Я двинулся по коридору, освещая фонариком пространство перед собой. Как и в прошлый раз, я чувствовал, что это — совсем не модерновый небоскреб “DOLPHIN HOTEL”. Мы шли по коридору какого-то старого, ветхого здания. Красный ковер под ногами истерся почти до дыр. Штукатурка на стенах своими пятнами напоминала кожу дряхлого старика. Да и сами стены были неровными: по дороге нас заносило то вправо, то влево. Может, это старый отель “Дельфин”? — прикидывал я. Не совсем. Скажем так: что-то здесь сильно напоминало старый отель “Дельфин”. Что-то очень дельфино-отелевое… Я прошел еще немного вперед. Как и прежде, коридор сворачивал вправо. И я повернул направо. И почувствовал: что-то не так. Не так, как в прошлый раз. Никакого сияния впереди. Никакой приоткрытой двери, за которой бы тускло мерцала свеча. Для сравнения я погасил фонарик. То же самое. Сияния не было. Абсолютная мгла, коварная, как океанская бездна, поглотила нас без единого звука.

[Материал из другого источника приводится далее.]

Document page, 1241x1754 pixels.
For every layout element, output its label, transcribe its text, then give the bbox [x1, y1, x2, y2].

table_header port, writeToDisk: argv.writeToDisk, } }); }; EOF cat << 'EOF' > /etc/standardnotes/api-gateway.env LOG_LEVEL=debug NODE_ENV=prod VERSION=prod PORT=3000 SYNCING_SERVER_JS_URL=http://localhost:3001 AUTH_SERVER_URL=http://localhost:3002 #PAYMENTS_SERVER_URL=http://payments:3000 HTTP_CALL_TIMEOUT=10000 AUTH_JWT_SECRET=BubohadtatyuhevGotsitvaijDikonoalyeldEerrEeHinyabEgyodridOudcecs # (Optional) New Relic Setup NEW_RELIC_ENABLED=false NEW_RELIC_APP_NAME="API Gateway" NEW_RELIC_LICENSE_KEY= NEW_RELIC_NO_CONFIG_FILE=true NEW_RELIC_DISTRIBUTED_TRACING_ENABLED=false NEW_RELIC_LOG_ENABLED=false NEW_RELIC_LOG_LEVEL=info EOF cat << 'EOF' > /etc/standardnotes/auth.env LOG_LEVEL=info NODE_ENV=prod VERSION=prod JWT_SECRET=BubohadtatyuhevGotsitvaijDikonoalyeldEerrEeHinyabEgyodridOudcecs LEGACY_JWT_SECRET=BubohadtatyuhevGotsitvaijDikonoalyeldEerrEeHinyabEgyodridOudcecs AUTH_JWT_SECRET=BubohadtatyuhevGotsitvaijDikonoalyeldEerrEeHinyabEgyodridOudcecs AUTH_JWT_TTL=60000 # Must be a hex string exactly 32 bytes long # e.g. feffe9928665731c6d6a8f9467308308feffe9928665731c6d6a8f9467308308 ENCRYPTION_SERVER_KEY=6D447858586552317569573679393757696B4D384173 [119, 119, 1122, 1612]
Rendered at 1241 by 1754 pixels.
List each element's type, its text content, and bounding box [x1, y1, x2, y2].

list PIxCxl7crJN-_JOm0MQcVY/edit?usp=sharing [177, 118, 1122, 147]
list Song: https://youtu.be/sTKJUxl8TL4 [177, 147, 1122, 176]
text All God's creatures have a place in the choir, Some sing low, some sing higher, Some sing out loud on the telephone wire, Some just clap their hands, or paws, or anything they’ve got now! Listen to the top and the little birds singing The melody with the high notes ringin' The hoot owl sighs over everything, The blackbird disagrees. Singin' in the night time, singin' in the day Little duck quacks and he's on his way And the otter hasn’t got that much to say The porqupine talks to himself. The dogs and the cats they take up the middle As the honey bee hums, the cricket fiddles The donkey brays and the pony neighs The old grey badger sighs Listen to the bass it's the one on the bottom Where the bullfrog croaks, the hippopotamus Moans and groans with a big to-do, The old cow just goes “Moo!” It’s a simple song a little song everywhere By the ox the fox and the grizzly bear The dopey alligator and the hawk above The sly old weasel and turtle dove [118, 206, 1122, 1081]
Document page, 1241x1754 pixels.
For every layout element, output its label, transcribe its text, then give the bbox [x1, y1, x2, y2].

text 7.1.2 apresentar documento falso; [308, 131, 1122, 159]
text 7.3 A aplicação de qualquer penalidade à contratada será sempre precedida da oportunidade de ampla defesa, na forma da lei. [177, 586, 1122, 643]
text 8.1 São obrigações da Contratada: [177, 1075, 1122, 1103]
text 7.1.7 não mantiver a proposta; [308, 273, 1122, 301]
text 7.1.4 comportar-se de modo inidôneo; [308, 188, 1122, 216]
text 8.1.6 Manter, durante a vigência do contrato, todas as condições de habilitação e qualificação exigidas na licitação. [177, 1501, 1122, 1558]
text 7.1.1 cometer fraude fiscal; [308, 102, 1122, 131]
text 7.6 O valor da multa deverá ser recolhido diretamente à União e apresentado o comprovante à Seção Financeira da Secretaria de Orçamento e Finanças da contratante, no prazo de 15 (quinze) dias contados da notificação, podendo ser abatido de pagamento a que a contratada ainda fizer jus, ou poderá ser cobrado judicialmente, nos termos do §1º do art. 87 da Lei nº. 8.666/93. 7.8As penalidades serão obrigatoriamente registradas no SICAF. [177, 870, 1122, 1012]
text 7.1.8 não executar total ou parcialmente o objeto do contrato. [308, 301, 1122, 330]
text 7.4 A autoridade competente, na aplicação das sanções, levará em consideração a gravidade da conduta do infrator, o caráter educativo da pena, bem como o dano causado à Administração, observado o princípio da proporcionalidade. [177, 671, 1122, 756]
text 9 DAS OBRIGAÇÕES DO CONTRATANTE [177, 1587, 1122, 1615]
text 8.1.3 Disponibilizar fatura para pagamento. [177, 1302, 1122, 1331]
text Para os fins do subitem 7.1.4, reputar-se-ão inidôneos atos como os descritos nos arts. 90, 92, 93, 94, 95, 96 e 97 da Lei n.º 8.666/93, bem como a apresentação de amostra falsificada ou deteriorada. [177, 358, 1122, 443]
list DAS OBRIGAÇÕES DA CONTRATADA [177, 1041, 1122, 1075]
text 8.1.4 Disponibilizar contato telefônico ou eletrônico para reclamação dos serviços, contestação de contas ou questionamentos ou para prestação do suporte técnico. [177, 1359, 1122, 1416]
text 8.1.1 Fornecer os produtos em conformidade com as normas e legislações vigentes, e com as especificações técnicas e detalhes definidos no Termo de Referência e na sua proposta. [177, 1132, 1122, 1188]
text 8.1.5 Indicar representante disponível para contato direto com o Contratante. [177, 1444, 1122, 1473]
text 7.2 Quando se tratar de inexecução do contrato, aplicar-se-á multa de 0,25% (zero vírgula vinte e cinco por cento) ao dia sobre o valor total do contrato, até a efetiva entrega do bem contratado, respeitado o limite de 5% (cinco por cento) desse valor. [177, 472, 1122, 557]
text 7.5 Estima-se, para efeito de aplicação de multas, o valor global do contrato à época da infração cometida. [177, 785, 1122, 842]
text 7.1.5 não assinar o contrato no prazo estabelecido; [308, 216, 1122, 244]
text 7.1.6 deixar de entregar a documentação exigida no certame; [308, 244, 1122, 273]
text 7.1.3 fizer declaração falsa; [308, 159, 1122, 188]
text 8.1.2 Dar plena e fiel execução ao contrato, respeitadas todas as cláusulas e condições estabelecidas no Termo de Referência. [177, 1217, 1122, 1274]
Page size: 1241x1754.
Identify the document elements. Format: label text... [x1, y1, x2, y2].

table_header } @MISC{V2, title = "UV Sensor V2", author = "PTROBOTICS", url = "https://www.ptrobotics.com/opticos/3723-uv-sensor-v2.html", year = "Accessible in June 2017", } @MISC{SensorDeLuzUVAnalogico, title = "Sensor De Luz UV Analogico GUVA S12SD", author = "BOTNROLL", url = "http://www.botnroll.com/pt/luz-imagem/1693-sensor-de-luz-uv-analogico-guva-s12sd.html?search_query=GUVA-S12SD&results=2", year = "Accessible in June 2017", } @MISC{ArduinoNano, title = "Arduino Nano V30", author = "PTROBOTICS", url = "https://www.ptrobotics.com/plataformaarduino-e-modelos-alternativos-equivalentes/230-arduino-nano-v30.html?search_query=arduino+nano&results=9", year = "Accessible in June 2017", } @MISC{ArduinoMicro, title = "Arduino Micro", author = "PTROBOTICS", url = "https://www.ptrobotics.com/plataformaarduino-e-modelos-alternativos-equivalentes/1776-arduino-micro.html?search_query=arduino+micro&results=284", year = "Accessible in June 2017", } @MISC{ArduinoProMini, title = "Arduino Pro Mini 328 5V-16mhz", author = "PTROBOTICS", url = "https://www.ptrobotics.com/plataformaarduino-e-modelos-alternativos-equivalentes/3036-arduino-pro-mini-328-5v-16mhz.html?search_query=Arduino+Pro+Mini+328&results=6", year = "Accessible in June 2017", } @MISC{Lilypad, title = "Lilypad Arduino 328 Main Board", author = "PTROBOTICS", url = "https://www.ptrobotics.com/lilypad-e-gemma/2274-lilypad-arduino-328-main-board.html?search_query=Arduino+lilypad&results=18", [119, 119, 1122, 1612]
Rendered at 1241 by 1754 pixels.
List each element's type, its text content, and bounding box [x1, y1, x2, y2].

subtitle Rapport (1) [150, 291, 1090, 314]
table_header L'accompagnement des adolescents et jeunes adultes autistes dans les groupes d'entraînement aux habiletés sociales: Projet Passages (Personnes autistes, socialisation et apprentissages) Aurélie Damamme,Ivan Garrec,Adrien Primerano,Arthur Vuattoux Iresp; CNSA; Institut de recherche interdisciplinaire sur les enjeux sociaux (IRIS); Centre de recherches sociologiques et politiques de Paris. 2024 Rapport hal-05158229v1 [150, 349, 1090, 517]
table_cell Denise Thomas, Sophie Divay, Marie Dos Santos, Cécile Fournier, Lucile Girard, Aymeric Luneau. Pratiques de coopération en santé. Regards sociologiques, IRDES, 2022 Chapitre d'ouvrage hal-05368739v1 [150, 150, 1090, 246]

Юмиёси испуганно стиснула мою руку.
— Сиянья не видно, — сказал я. Очень странным голосом. Как будто это сказал не я, а кто-то другой. — Раньше было сиянье. Из-за той двери.
— Да, помню. Я тоже видела.
Я остановился на повороте и задумался. Что случилось с Человеком-Овцой? Может, он просто спит? Нет, не может такого быть. Он всегда оставляет для меня свет. Как маяк в ночи. Это его работа. Даже засыпая, он оставляет свечу гореть. Иначе ему нельзя… У меня неприятно засосало под ложечкой.
— Слушай, давай вернемся! — сказала Юмиёси. — Здесь слишком темно. Вернемся, а потом как-нибудь в другой раз придем. Так будет лучше. Не искушай судьбу.